__What you have to do__: Where does the word "down" show up in the data? Please find each such line and copy it.

__Source data__:
* * * *
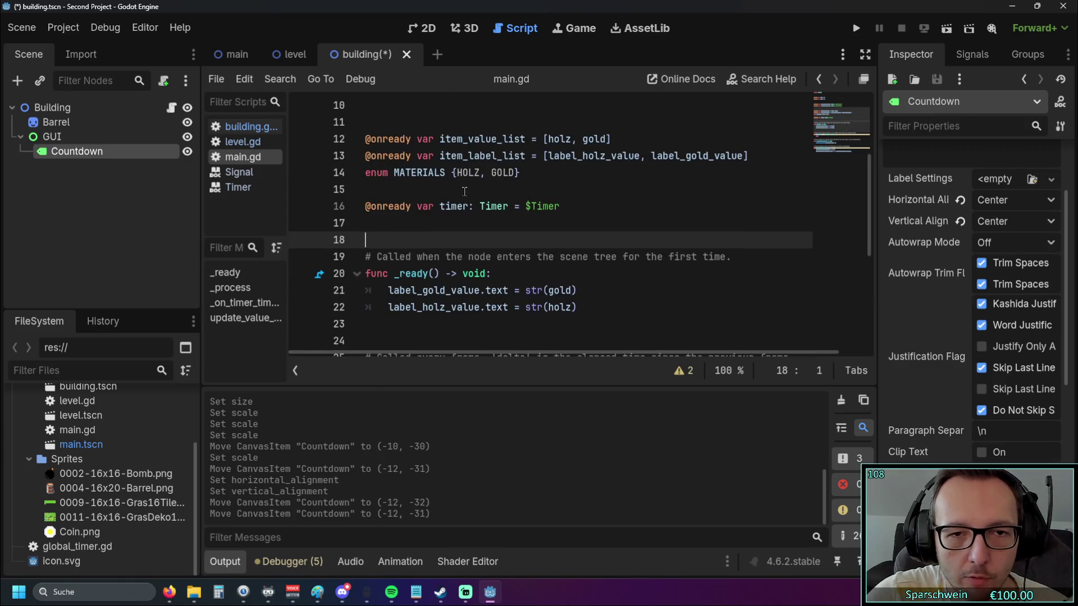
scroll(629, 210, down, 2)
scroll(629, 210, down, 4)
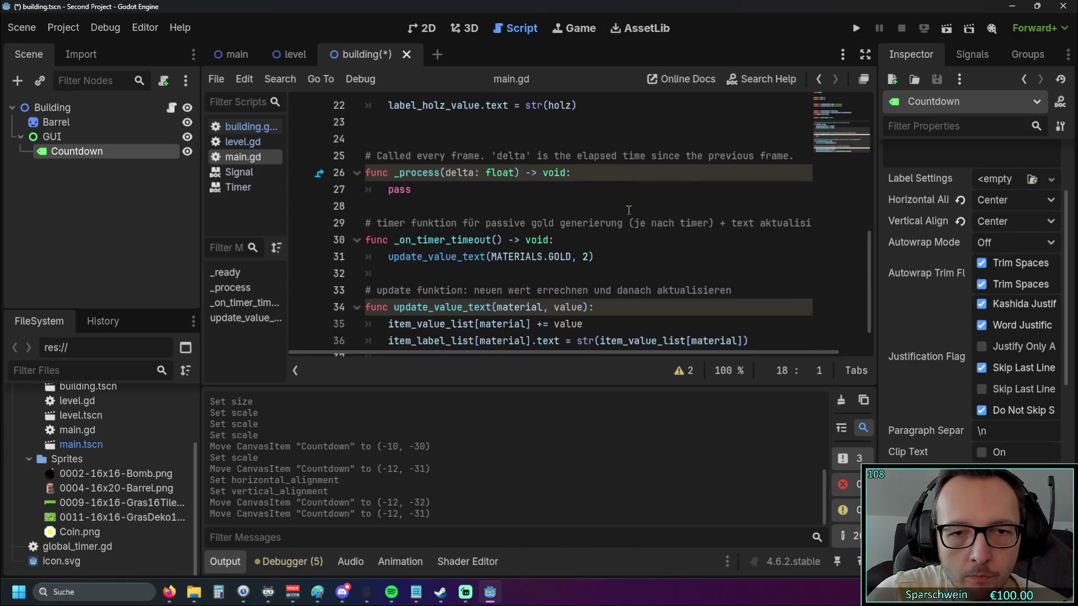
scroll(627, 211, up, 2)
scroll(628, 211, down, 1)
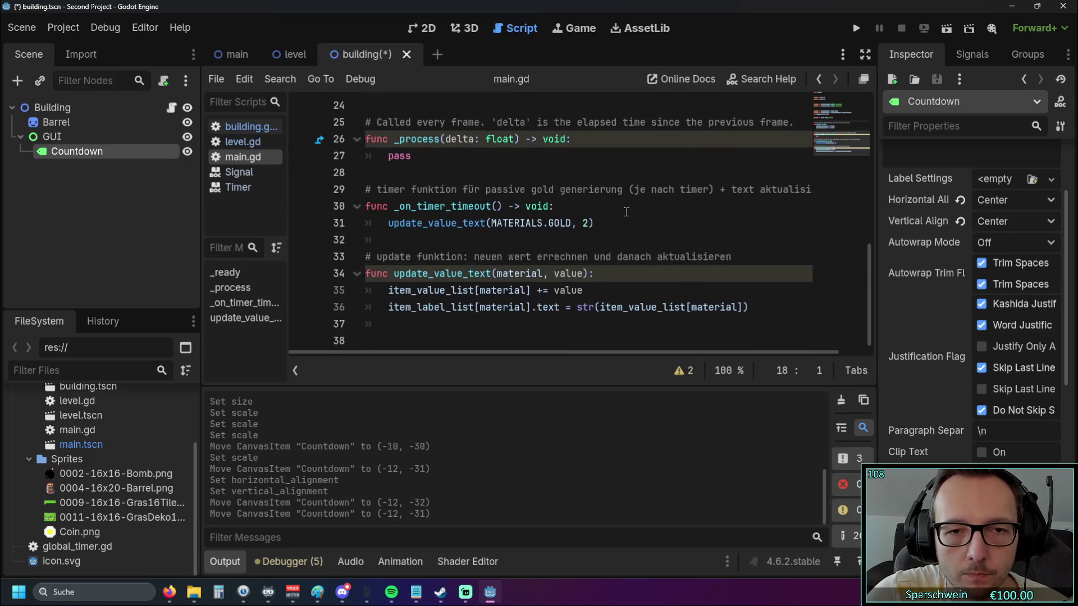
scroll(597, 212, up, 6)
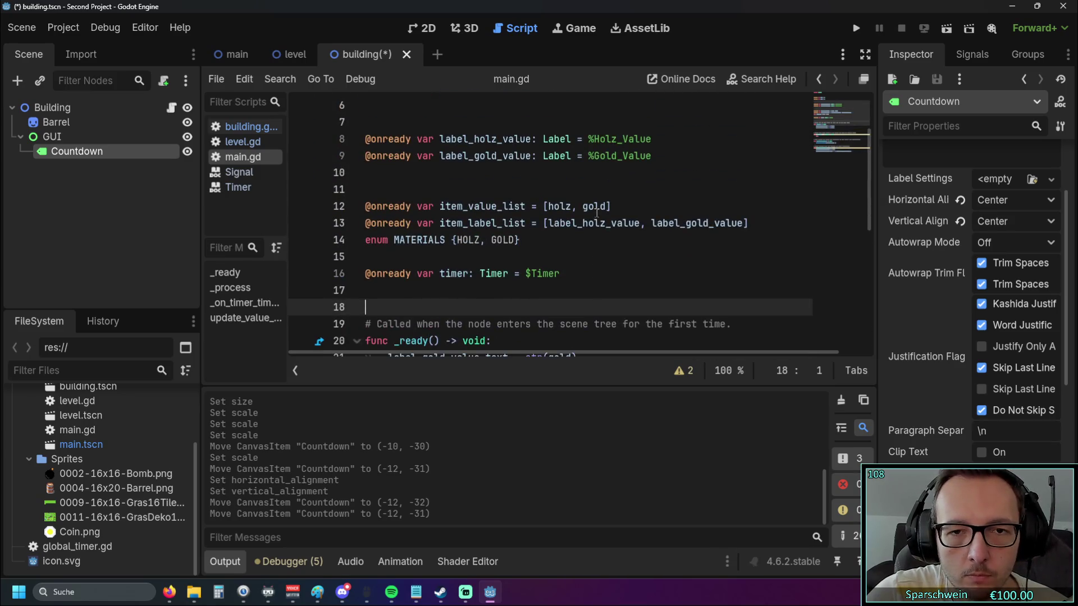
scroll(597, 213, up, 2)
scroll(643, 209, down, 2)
* * * *
__Output__:
scroll(629, 210, down, 2)
scroll(629, 210, down, 4)
scroll(628, 211, down, 1)
scroll(643, 209, down, 2)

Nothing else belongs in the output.